James Riding has already introduced many of the new MPs on the Labour side, while the Labour Housing Group focussed on eight of them on Red Brick ahead of the election, but it’s worth highlighting some of the results that have extra resonance:
Andrew Lewin (Welwyn Hatfield): There are two big reasons to start here. First, because Lewin worked for Clarion for seven years, most recently as director of communications, second because of who he beat. Grant Shapps was the first and longest-serving housing minister since 2010 and associated with many of the most contentious changes under the coalition. He was the minister responsible for ending top-down housebuilding targets and the creation of the New Homes Bonus and was also a supporter of ending lifetime tenancies and defender of what he called the removal of the spare room subsidy.
Dan Tomlinson (Chipping Barnet): Another double reason for celebration. First, the defeated Tory incumbent was Theresa Villiers, one of the leaders of the backbench rebellion that led to the Conservative retreat on housebuilding and planning that will now be reversed under Labour. Second, Tomlinson is an economist who has worked at the Treasury and most recently the Joseph Rowntree Foundation, so should be well placed to advocate for anti-poverty and pro-housing policies. He grew up on free school meals and was homeless for a time as a child.

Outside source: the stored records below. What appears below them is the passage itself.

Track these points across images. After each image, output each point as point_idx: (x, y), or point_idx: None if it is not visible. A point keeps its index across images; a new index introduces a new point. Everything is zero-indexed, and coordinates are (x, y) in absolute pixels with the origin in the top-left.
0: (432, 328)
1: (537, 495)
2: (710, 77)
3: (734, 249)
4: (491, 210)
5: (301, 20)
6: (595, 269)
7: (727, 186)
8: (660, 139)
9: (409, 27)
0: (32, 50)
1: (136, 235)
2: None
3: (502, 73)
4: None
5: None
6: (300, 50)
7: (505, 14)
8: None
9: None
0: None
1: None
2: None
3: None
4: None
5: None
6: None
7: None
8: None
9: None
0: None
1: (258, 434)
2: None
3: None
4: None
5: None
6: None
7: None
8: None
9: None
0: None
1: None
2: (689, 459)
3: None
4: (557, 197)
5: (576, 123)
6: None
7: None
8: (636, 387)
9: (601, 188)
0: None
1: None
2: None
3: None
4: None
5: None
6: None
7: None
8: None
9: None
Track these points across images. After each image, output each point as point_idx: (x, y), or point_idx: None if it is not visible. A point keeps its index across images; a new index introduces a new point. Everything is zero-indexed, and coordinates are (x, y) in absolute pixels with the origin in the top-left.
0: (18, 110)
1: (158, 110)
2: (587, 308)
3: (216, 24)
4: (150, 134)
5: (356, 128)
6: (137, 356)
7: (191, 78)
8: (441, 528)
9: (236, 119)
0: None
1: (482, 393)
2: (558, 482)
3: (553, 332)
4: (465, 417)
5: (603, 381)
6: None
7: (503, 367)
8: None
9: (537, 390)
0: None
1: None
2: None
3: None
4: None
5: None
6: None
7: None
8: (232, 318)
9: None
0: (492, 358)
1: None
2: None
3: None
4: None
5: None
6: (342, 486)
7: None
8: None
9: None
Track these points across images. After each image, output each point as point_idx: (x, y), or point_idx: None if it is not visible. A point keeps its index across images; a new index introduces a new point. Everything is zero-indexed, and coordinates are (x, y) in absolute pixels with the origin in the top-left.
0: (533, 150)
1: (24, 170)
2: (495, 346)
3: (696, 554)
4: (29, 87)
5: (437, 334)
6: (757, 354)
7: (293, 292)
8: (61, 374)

Sarah Sackman (Finchley and Golders Green): Taking Margaret Thatcher’s old seat of Finchley and Golders Green was a symbolic victory for Labour and winning in a constituency with a large Jewish population is seen as a vindication of Keir Starmer’s firm line on anti-semitism. A barrister specialising in planning and environmental law, expertise that could be very useful for this government, Sackman has acted for local authorities and charities such as Shelter. She also acted for residents in a case that saw a High Court judge quash planning permission for Curo no demolish and rebuild large parts of the Foxhill Estate in Bath.
Danny Beales, Uxbridge and South Ruislip: Taking Boris Johnson’s old seat after losing in the by-election last year was another symbolic result for Labour. Beales experienced homelessness, temporary accommodation and life in bed and breakfast as a child and was previously cabinet member for new homes, jobs and communities at Camden Council.